Los vimos destruir media hectárea de cultivos de opio en menos de dos horas. Llevaban 15 hectáreas destruidas en dos semanas. Pero Hernández señaló hacia arriba y abajo de la montaña: más cultivos de la adormidera, en todas partes, escondidos detrás de pinos. Les faltaba 20 días más de arrancar amapolas a mano, conscientes de que los agricultores podrían sembrarlas de nuevo. El coronel Cruz dijo que aquello era parte de la “subcultura” en una región donde el cultivo de plantaciones ilegales ha pasado de una generación a otra.
¿Acaso esto es un esfuerzo inútil?, le pregunté a Hernández. “Es fastidioso ver tanta amapola todo el día”, afirmó mientras caminábamos de regreso al campamento.

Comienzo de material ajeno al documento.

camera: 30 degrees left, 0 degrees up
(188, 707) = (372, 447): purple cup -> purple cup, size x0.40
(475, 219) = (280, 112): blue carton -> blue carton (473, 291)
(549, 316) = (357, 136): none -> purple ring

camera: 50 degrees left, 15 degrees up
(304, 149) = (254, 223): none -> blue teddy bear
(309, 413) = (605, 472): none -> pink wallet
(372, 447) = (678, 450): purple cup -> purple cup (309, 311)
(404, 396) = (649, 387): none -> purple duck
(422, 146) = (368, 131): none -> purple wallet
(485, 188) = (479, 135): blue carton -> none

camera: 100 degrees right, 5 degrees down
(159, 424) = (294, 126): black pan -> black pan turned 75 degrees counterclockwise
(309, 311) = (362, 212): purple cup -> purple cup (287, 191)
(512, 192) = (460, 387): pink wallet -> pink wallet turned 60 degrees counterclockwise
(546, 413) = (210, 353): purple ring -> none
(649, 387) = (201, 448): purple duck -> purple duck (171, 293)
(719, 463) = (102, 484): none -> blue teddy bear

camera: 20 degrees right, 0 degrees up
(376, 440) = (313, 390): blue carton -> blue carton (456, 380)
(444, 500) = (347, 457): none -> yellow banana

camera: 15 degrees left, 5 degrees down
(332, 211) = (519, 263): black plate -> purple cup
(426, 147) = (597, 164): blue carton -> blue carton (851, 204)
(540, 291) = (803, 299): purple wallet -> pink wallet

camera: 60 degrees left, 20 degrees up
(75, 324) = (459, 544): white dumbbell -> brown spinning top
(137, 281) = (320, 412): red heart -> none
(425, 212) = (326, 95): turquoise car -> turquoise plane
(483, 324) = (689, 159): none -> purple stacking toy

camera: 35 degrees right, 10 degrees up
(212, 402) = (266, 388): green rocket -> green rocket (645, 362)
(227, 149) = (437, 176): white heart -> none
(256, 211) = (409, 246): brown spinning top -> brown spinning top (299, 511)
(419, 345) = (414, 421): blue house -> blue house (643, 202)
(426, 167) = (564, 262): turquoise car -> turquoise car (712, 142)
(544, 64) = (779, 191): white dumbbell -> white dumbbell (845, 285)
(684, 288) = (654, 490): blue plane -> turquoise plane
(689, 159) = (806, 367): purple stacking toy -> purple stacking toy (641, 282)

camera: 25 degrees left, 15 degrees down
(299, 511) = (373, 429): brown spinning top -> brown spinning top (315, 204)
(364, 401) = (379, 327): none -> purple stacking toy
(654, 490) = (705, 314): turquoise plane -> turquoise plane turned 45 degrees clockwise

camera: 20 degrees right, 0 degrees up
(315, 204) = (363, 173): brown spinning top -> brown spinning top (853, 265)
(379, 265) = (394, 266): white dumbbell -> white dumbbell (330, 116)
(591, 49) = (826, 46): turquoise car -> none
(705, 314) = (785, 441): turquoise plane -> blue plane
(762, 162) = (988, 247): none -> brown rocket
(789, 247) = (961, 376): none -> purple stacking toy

Pero Hernández es optimista de que al menos los niños que ven al Ejército en la zona, puede que se alejen del negocio de las drogas y decidan concentrarse en la escuela y en encontrar un trabajo normal.
Mientras descendía de la montaña, necesitado de poner hielo en mis rodillas como un jugador de fútbol después de un partido, el coronel Cruz me preguntó si la subida a la montaña nos había parecido peligrosa.
Los soldados me habían dicho que nunca habían sido atacados. Los agricultores se avisan por radio de los movimientos de las tropas y generalmente desaparecen cuando llegan las unidades de erradicación. Sin embargo, en septiembre pasado cinco soldados murieron en un ataque en la ciudad de Culiacán, cuando un convoy llevaba herido a un presunto miembro de un cártel.
Cruz sugirió que era más seguro en las montañas. Debo admitir que de alguna manera, allá arriba, donde hay plantaciones para un multimillonario negocio de las drogas –que mata a miles de personas cada año– me sentí un poco más seguro que en un cementerio lleno de capos del narcotráfico muertos.